The Agriculture Department, which had 1,427 employees at its National Finance Center in New Orleans, also has not heard from all staffers, said Ed Loyd , the department's press secretary. "We are anxious to know they are safe," he said.

The National Finance Center handles a large part of the federal payroll, sending out checks and making electronic bank deposits for about 500,000 government employees. The center, aware that Katrina could swamp New Orleans, worked through a weekend to get checks out to employees before the hurricane hit Aug. 29.

Between 400 and 500 employees have gone to business recovery sites in Philadelphia and near Dallas to get computer systems running before the next major payroll deadline, Sept. 12.

"We have some folks who have a suitcase with them, and they have lost their homes, and they are still working," Loyd said.
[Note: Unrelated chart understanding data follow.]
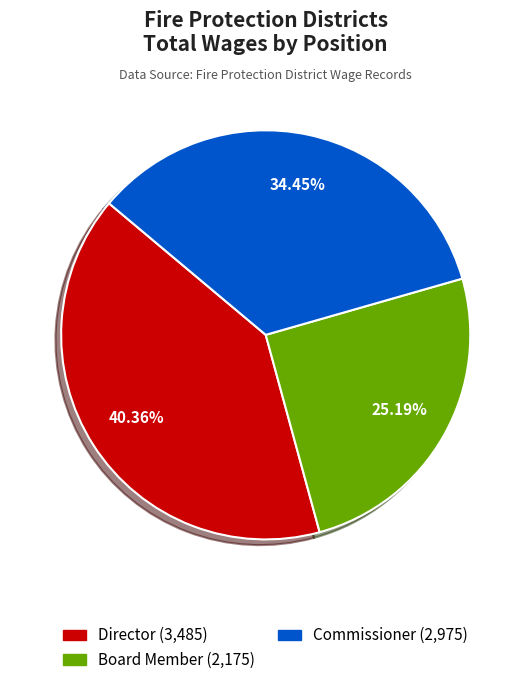

Is there any slice that represents more than half of the pie?

No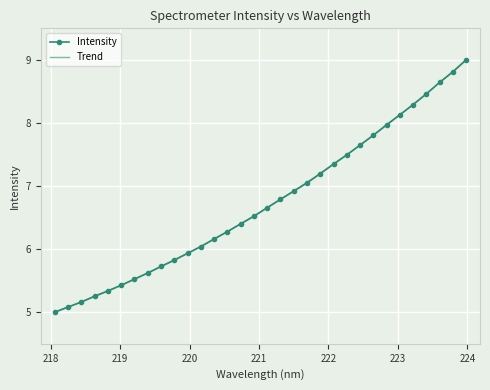

What is the ratio of the value at 219.7801 to the value at 221.6902?

0.8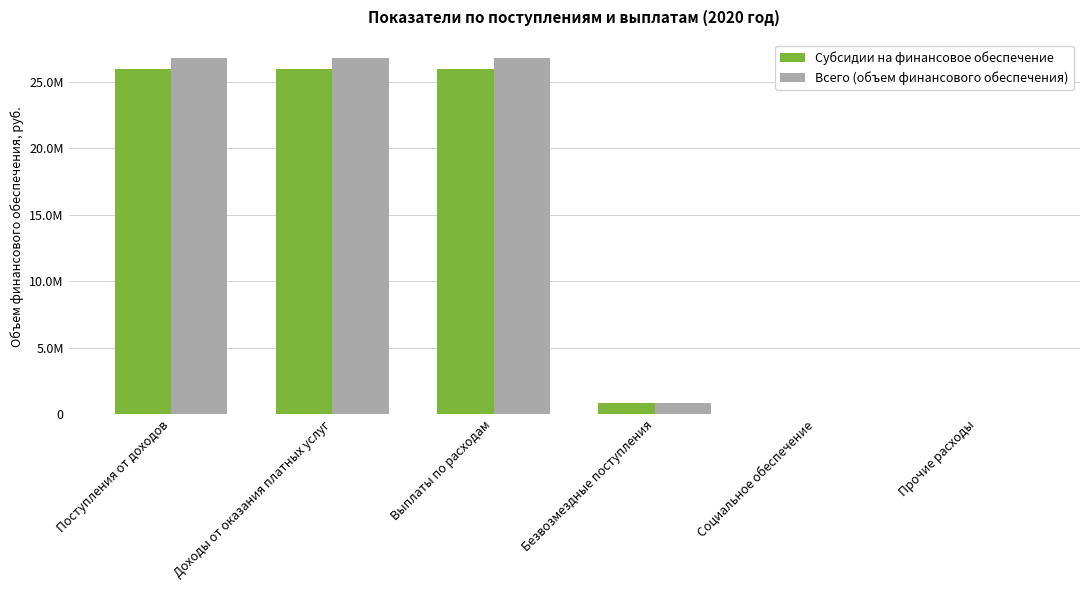

At which label does Субсидии на финансовое обеспечение first exceed 25995947?

Поступления от доходов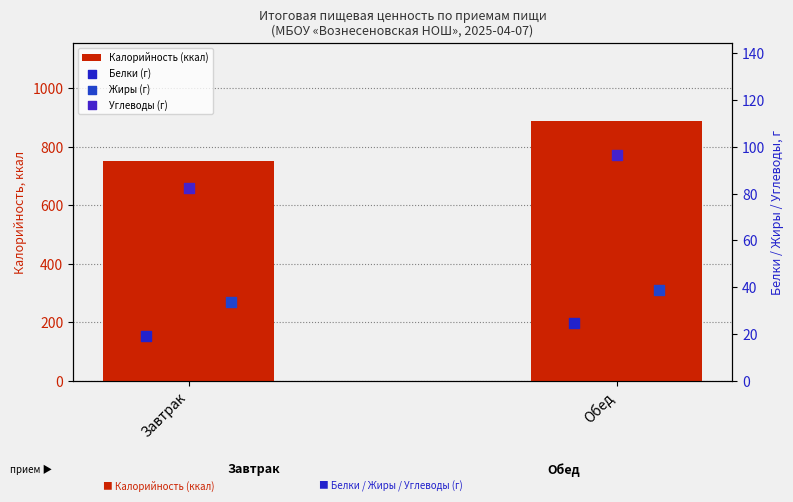

Which series contains the highest Y value?

Калорийность (ккал)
The department has provided them with debit cards, worth their net pay, so they can have some money even though their banks have ceased operations in New Orleans because of flooding.

Mark Hinkle , deputy press officer at the Social Security Administration, said Katrina had damaged eight field offices in Louisiana and three in Mississippi where citizens walk in to apply for Social Security cards, benefits and other assistance. Five other telecenters and appeals offices were also shut down.

About 500 Social Security employees work in the hurricane zone, and, Hinkle said, "many are still displaced, lost their homes and are affected by the hurricane like others." Where personal circumstances allow, employees are reporting to work in Social Security offices north of the damage zone, he said.

An array of federal installations were damaged by Katrina, including Navy bases in Pascagoula, Gulfport and New Orleans and NASA's Stennis Space Center in Bay St. Louis, Miss. About 12,360 Navy military and civilian personnel worked at bases hit by the hurricane, a Navy spokesman estimated.

Benowitz said the government has about 6,000 retirees on the Gulf Coast who get paper retirement checks and may find their delivery delayed because of post offices shut down by the hurricane. He said retirees can call OPM to redirect paper checks or to convert pension payments to electronic bank deposits.

The Thrift Savings Plan urged employees to use the TSP Web site to conduct transactions, but spokesman Tom Trabucco said some employees seeking loans or withdrawals that require spousal signatures might face a few days delay as the post office redirects mail from TSP offices at the National Finance Center in New Orleans, which was closed because of the hurricane.